The 58-day strike by pilots of ailing national carrier Air India (AI) proved very costly to the airline's reputation and virtually sealed the decision by Star Alliance not to proceed with its membership, aviation consultancy firm Centre for Asia Pacific Aviation (CAPA) has said in a research report.
AI pilots, unhappy with the management's decision to allow erstwhile Indian Airlines (IA) pilots' for Dreamliner training, had struck work from May 7. The strike had paralysed AI's international operations and had led to a loss of Rs 600 crore.

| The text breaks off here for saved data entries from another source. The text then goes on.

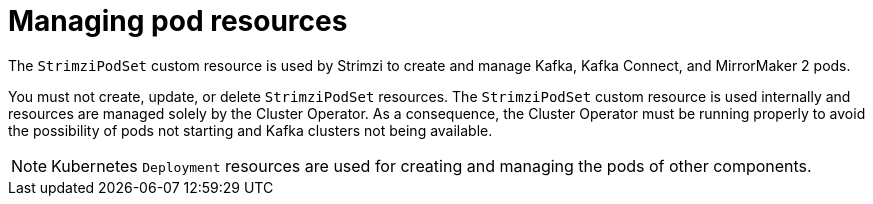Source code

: :_mod-docs-content-type: CONCEPT

// This assembly is included in the following assemblies:
//
// assembly-deploy-intro-operators.adoc

[id='con-pod-management-{context}']
= Managing pod resources

[role="_abstract"]
The `StrimziPodSet` custom resource is used by Strimzi to create and manage Kafka, Kafka Connect, and MirrorMaker 2 pods.

You must not create, update, or delete `StrimziPodSet` resources.
The `StrimziPodSet` custom resource is used internally and resources are managed solely by the Cluster Operator.
As a consequence, the Cluster Operator must be running properly to avoid the possibility of pods not starting and Kafka clusters not being available.

NOTE: Kubernetes `Deployment` resources are used for creating and managing the pods of other components.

Star Alliance, the world's largest airline grouping, formed in 1997, consists of 27 member airlines. It includes Lufthansa, Singapore Airlines, Air China, US Airways among others.
"AI's domestic gross revenue per passenger increased by 46% in Q1 resulting in topline growth of $80 million, despite the impact of the pilots' strike. Based on CAPA estimates, AI's average gross passenger revenue was the highest in the industry at Rs 5,655. As a result, domestic operations showed significant improvement and may have ended the quarter with a small surplus at the operating level," the CAPA report said.
If AI has a chance, CAPA report says, it is now, but it needs a board and management that can seize the initiative.
"For the first time in several years, AI's domestic performance is headed in a positive direction, which could become a trigger for an overall turnaround if the situation is capitalised," CAPA noted.